_BRANO ESTRATTO:_
------

La Chiesa cattolica italiana è una realtà “minoritaria”: vanno a messa regolarmente “solo” in 7 milioni, per dirla con i numeri sui quali danza chi ha vinto il referendum. Mentre il primo governo Renzi tira i remi in barca, nel pieno di una crisi politica e culturale europea che purtroppo ha dei precedenti, è dunque possibile chiedersi non dov’è il voto cattolico (che per definizione è sempre ovunque), ma qual è stato il senso di un rapporto con la politica.

La coalizione di governo ha avuto davanti in questi anni bergogliani una parte di cattolicesimo conservatore ancora illuso di aver contato qualcosa nel periodo berlusconiano (dimenticando che “quando la Chiesa vince con la destra, è la destra che vince”), una parte di cattolicesimo organizzato da sempre pronta all' incasso e una parte di cattolicesimo pensante, che ha motivi per sentirsi usato e disprezzato. La coalizione non ha saputo leggere questa realtà complessa. Ha creduto che il rapporto personale di Renzi con Francesco, più intenso e riservato di quanto non si presuma, fosse una cambiale e non un test impervio. Ha confuso la politica estera vaticana con l’attivismo di gruppi ai quali la Santa Sede non ha mai dato deleghe. Non ha capito che il pacato endorsement al Sì della Civiltà cattolica era un consiglio e non un pegno elettorale. Ha imposto con superficialità istanze dei reazionari antibergogliani – si pensi alla esclusione dei laureati in Scienze delle religioni dai concorsi della scuola –. E non ha studiato abbastanza per sapere che le Banche Popolari sono il nervo scoperto del cattolicesimo sociale dall' unità d' Italia.
In più il governo e i renziani hanno visto minacce inesistenti negli interventi di alcuni vescovi, soprattutto in quelli di monsignor Galantino (ora raccolti nel volume Beati quelli che non si accontentano). Bastava che Galantino richiamasse i vistosi problemi di un Paese indebitato dal pentapartito, diseducato dall’andreottismo e screditato dal berlusconismo, perché scattasse una stizza infastidita. E inutile. Perché quel che la Chiesa può dare all’Italia non viene dal rapporto pattizio Chiesa-Stato né dal rapporto politico fra partiti e gerarchie: ma dalla qualità della vita cristiana profonda.

------

_RIGHE ESTRATTE:_

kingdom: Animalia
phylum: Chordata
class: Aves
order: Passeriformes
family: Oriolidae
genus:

------

_ELENCO DEI COMPITI:_
A - Quali parti del cattolicesimo si è trovata davanti la coalizione di governo, secondo il brano sulla Chiesa cattolica e il governo Renzi? Elencale tutte con la descrizione che ne dà il testo.
B - Prosegui il brano sulla Chiesa cattolica e il governo Renzi, a partire dall'ultima frase riportata.

_SOLUZIONI DEI COMPITI:_
A -
- Il cattolicesimo conservatore, ancora illuso di aver contato qualcosa nel periodo berlusconiano
- Il cattolicesimo organizzato, da sempre pronto all'incasso
- Il cattolicesimo pensante, che ha motivi per sentirsi usato e disprezzato

B -
In un certo senso è sempre stato così, in Italia. Ai tempi della DC si pensava che fossero i preti a produrre moderatismo. Mentre era il moderatismo che portava i cattolici, come diceva don Milani, a “fornicare col liberalismo di De Gasperi”. Ma in quella era che Dossetti definiva “semi-pelagiana” ciò che la Chiesa dava davvero al Paese non erano né gli elettori inclini all’evasione fiscale né gli eletti vulnerabili alla corruzione: ma la manciata di statisti e dotti, la manciata di vescovi e di preti, che con la loro profondità nutrivano un Paese ferito dal fascismo e dalla guerra.
È stato così anche ai tempi di Berlusconi, quando Ruini aveva capito che i libertini bigotti e gli atei devoti erano interlocutori più inutili ma più docili degli europeisti come Prodi. Il che ha fatto un danno non solo al Paese, ma anche all' episcopato, ridotto a truppa silenziosa: e questo ha impedito per la prima volta la preparazione di cattolici “di riserva” e ha incubato turpitudini i cui schizzi hanno portato il conclave del 2013 a cercare un Papa agli antipodi da qui.

Nell’era di Francesco ciò che conta non è se o quanto il renzismo abbia capito/usato la Chiesa, o viceversa: è quanto questa “piccola” Chiesa, di cui Bergoglio è primate, possa inquinare o bonificare un Paese lacerato e ringhioso, con le qualità della propria vita cristiana.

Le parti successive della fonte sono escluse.